Collected data

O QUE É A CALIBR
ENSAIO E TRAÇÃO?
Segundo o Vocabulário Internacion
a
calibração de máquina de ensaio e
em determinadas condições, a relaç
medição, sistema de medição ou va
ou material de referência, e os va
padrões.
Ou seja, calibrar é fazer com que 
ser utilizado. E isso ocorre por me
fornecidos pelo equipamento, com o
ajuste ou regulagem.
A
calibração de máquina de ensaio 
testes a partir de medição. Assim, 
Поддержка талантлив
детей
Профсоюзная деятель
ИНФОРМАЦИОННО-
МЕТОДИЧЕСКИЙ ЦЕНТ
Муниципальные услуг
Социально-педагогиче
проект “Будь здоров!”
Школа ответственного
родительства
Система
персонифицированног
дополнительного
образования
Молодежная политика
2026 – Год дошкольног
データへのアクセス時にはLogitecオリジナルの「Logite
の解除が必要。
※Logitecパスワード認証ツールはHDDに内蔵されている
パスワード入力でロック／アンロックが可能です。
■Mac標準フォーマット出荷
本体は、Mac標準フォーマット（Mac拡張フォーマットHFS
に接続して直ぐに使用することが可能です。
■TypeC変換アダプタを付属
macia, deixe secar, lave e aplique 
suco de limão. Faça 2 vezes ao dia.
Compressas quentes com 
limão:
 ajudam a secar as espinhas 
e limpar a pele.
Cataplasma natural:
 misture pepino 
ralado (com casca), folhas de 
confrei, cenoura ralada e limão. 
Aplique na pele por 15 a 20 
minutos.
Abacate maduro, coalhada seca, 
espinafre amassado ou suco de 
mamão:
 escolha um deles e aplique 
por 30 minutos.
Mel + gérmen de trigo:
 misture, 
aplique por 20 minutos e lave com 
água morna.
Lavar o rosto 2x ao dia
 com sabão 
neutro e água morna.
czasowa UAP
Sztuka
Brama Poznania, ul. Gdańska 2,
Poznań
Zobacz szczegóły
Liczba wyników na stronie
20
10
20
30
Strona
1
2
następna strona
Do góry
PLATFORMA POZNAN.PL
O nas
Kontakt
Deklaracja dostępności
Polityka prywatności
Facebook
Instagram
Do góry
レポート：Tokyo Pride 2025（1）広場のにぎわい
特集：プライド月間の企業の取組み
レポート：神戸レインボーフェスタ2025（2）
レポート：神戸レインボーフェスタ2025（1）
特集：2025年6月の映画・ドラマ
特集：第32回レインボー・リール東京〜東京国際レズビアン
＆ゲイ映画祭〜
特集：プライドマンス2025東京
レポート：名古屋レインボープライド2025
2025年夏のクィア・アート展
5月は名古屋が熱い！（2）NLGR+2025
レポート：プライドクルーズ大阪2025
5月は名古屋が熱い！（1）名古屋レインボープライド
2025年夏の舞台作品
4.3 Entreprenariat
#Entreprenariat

TO-DO ITEM - Every word in the records must appear in your copy exactly as it does above.

WRITTEN ANSWER -
O QUE É A CALIBR
ENSAIO E TRAÇÃO?
Segundo o Vocabulário Internacion
a
calibração de máquina de ensaio e
em determinadas condições, a relaç
medição, sistema de medição ou va
ou material de referência, e os va
padrões.
Ou seja, calibrar é fazer com que 
ser utilizado. E isso ocorre por me
fornecidos pelo equipamento, com o
ajuste ou regulagem.
A
calibração de máquina de ensaio 
testes a partir de medição. Assim, 
Поддержка талантлив
детей
Профсоюзная деятель
ИНФОРМАЦИОННО-
МЕТОДИЧЕСКИЙ ЦЕНТ
Муниципальные услуг
Социально-педагогиче
проект “Будь здоров!”
Школа ответственного
родительства
Система
персонифицированног
дополнительного
образования
Молодежная политика
2026 – Год дошкольног
データへのアクセス時にはLogitecオリジナルの「Logite
の解除が必要。
※Logitecパスワード認証ツールはHDDに内蔵されている
パスワード入力でロック／アンロックが可能です。
■Mac標準フォーマット出荷
本体は、Mac標準フォーマット（Mac拡張フォーマットHFS
に接続して直ぐに使用することが可能です。
■TypeC変換アダプタを付属
macia, deixe secar, lave e aplique 
suco de limão. Faça 2 vezes ao dia.
Compressas quentes com 
limão:
 ajudam a secar as espinhas 
e limpar a pele.
Cataplasma natural:
 misture pepino 
ralado (com casca), folhas de 
confrei, cenoura ralada e limão. 
Aplique na pele por 15 a 20 
minutos.
Abacate maduro, coalhada seca, 
espinafre amassado ou suco de 
mamão:
 escolha um deles e aplique 
por 30 minutos.
Mel + gérmen de trigo:
 misture, 
aplique por 20 minutos e lave com 
água morna.
Lavar o rosto 2x ao dia
 com sabão 
neutro e água morna.
czasowa UAP
Sztuka
Brama Poznania, ul. Gdańska 2,
Poznań
Zobacz szczegóły
Liczba wyników na stronie
20
10
20
30
Strona
1
2
następna strona
Do góry
PLATFORMA POZNAN.PL
O nas
Kontakt
Deklaracja dostępności
Polityka prywatności
Facebook
Instagram
Do góry
レポート：Tokyo Pride 2025（1）広場のにぎわい
特集：プライド月間の企業の取組み
レポート：神戸レインボーフェスタ2025（2）
レポート：神戸レインボーフェスタ2025（1）
特集：2025年6月の映画・ドラマ
特集：第32回レインボー・リール東京〜東京国際レズビアン
＆ゲイ映画祭〜
特集：プライドマンス2025東京
レポート：名古屋レインボープライド2025
2025年夏のクィア・アート展
5月は名古屋が熱い！（2）NLGR+2025
レポート：プライドクルーズ大阪2025
5月は名古屋が熱い！（1）名古屋レインボープライド
2025年夏の舞台作品
4.3 Entreprenariat
#Entreprenariat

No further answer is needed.